Anonymous wrote:8:27. There is no way they are doing things intentionally to make it harder for teachers. I don't know how hard it is to find the information but you said it was available so likely they think you are just complaining about something that you can already find. Also you said you complained individually verses as a group. Did you provide a mockup and go step by step what they would have to do? Is your whole school on board? It is hard to request data be consolidated in specific charts when it's available. That again is another problem that is inherent to all businesses. A lot of people in business think admin is there to support them but they see themselves as having their own independent jobs. They also don't understand how long tasks take until many complain because you are basically saying that their mandate isn't working. It takes time and many people and angles to convince them otherwise. Still not buying that the teaching profession is completely different from any other industry. Governmental programs have more bureaucracy than private, but they are still run by people.

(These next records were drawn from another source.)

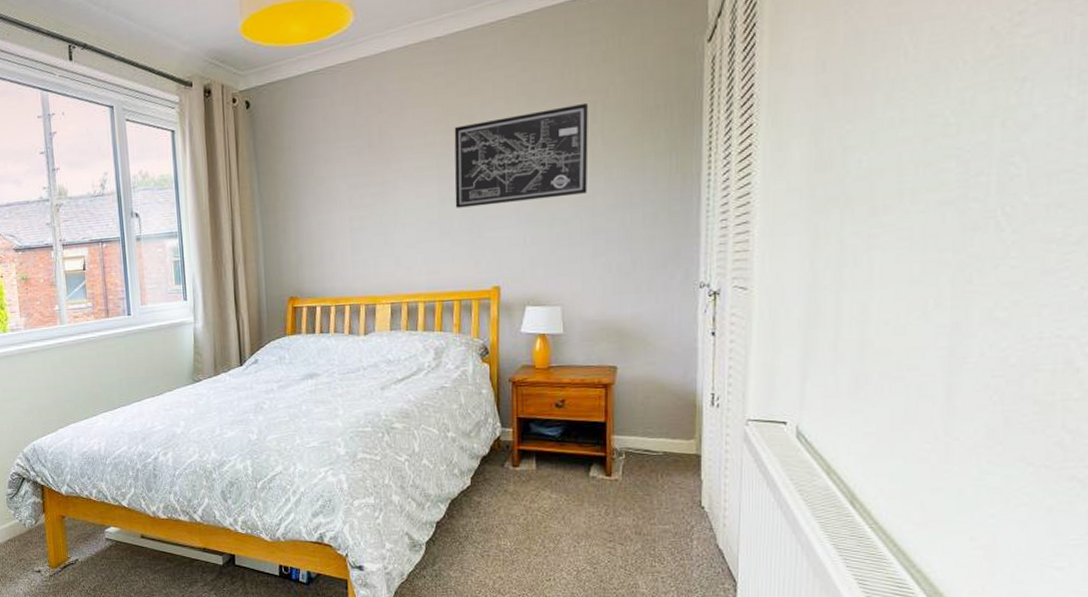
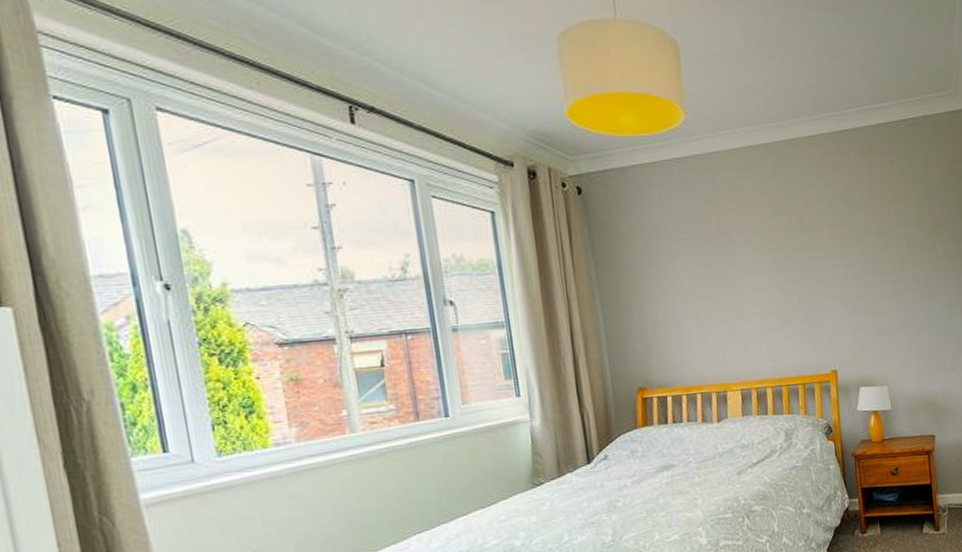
wall art: present [454,102,588,208] -> none [785,211,899,299]

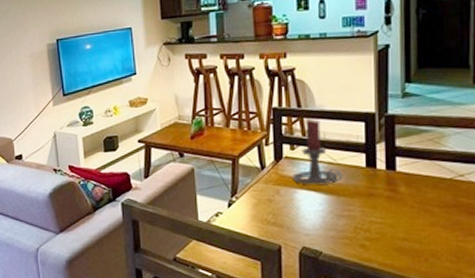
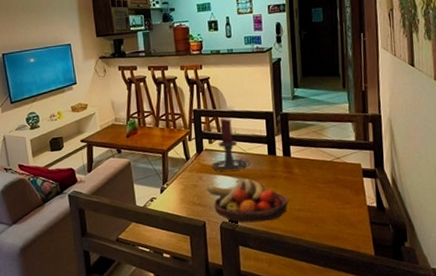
fruit bowl: none [284,195,391,251] -> present [206,178,289,223]

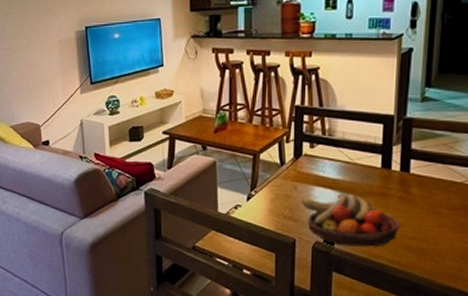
candle holder: present [211,118,251,171] -> none [310,119,359,182]

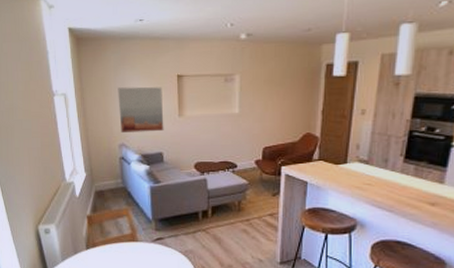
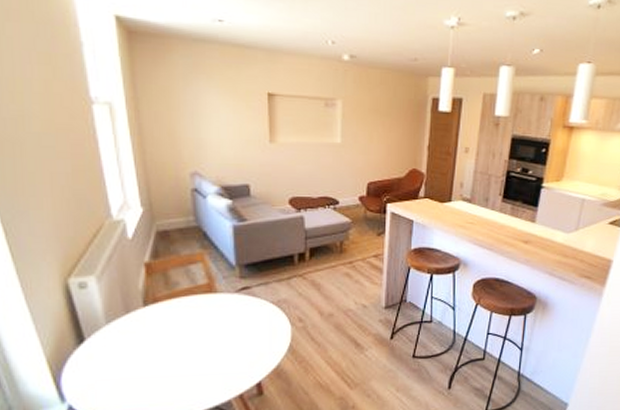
wall art: present [118,87,164,132] -> none [188,101,251,159]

I am not blaming teachers. Their clients (ie parents and government) are demanding. What I'm trying to say is that this is an internal issue that can only be resolved internally or at least with a teacher lead. Parents and the PTO or the school board can support, but they can't be the lead. If it comes from the outside it will be a mandate and rejected by a teacher because it doesn't come from the teachers. You can't want more autonomy and also demand that others do so much for you without your own input.
Good luck. Advocacy advice is best summed up by that video which I already posted.
Anonymous wrote:My best advice? Learn the jargon of the month. Parrot it back. Look like a good soldier. See if there’s anything helpful or usable— sometimes there is. Meanwhile, during stupid meetings, always have a notebook in hand that you appear to be using to take notes, but are actually using to organize your to-dos, jot down things you noticed about your kids that day, plan out next week.
Take the stuff you were already doing (as long as it was working well for your kids) and repackage it as needed when the winds shift. Multiple intelligences used to be the big thing, and now it’s differentiated instruction and “multiple pathways to learning?” A few tweaks to my Google docs and I’m on board.
It sucks. But when it comes down to it, I close my classroom door and I’m the one calling the shots, for better or worse. So far, the kids make it worth my while.
Anonymous wrote:
Is your school failing or do you not collaborate? If you collaborate well already most of this isn't needed. If the collaborating is ineffective, there is data on this somewhere. This method is mostly about collaboration, not data. It's also mostly for principals to implement on things like attendance.
A lot of times these meetings are ineffective because people discuss important things but unless a running list of items discussed and resolved is generated, teachers and administrators are often just repeating the same thing over and over from meeting to meeting.